I further believe based on his limited education, difficulties in communicating in a workplace, limited job experience, and the severity of his medical conditions and functional limitations, he wasn’t able to work in the real world as of December 31, 2000.

Was the Appellant’s disability prolonged?

[80] The Appellant’s disability was prolonged.

[81] The Appellant’s conditions began in 1982. These conditions have continued since then, and they will more than likely continue indefinitely.Footnote 19

[82] There has been no improvement in the Appellant’s physical mobility. Leg amputation is permanent. A new prosthetic leg didn’t increase his function or decrease his pain.

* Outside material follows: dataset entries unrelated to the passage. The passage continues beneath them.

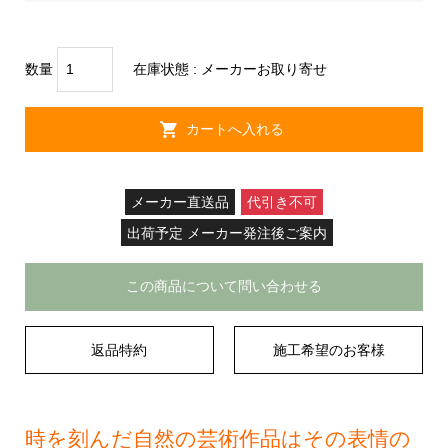
数量
在庫状態 :
メーカーお取り寄せ
メーカー直送品
代引き不可
出荷予定 メーカー発注後ご案内
この商品について問い合わせる
返品特約
施工希望のお客様
時を刻んだ自然の芸術作品はその表情の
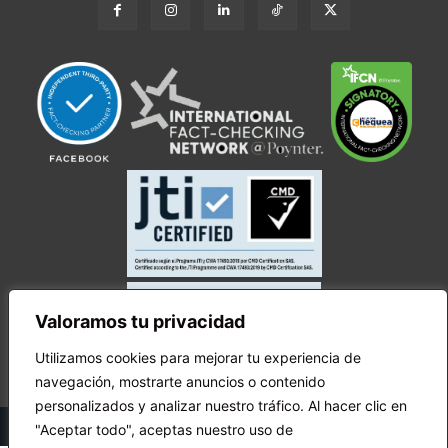
Valoramos tu privacidad
Utilizamos cookies para mejorar tu experiencia de
navegación, mostrarte anuncios o contenido
personalizados y analizar nuestro tráfico. Al hacer clic en
© Copyright Ecuador Chequea 2025.
"Aceptar todo", aceptas nuestro uso de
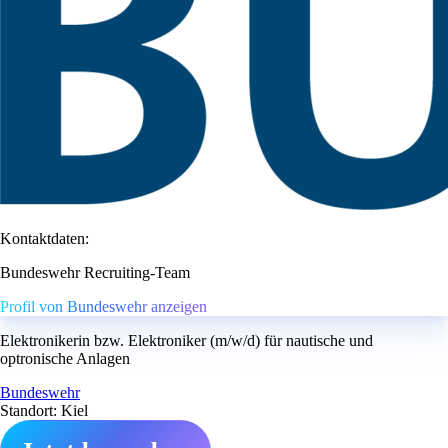
Kontaktdaten:
Bundeswehr Recruiting-Team
Profil von Bundeswehr anzeigen
Elektronikerin bzw. Elektroniker (m/w/d) für nautische und
optronische Anlagen
Bundeswehr
Standort: Kiel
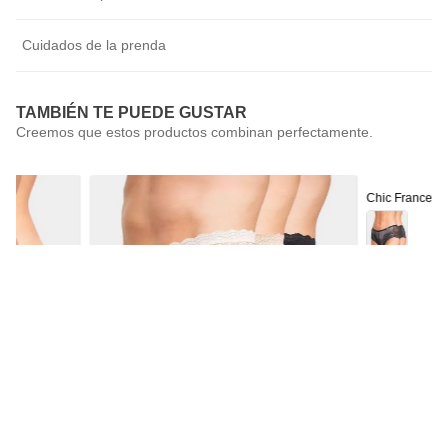
Cuidados de la prenda
TAMBIÉN TE PUEDE GUSTAR
Chic France
Pack 2 Calzón
$
9990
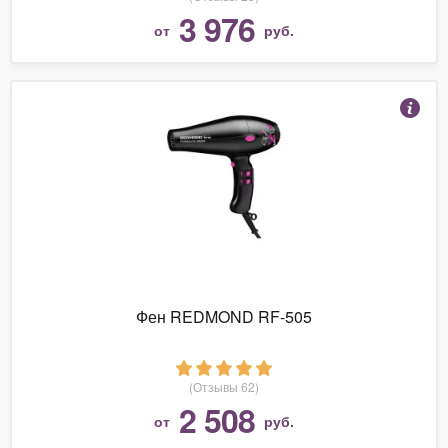
3 976
от
руб.
Фен REDMOND RF-505
(Отзывы 62)
2 508
от
руб.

[83] There has been no improvement in the Appellant’s hearing loss. It is a complete hearing loss and is permanent.

[84] I find that the Appellant’s disability was prolonged as of June 1998 when he needed a new leg, and to learn to walk again. This was when his medical condition and functional limitations had deteriorated so that he could no longer work.

When payments start

[85] The Appellant had a severe and prolonged disability in June 1998.

[86] However, the Canada Pension Plan says an appellant can’t be considered disabled more than 15 months before the Minister receives their disability pension application.Footnote 20 After that, there is a 4-month waiting period before payments start.Footnote 21

[87] The Minister received the Appellant’s application in August 2020. That means he is considered to have become disabled in May 2019.

[88] Payments of his pension start as of September 2019.

Conclusion

[89] I find that the Appellant is eligible for a CPP disability pension because his disability was severe and prolonged.

[90] This means the appeal is allowed.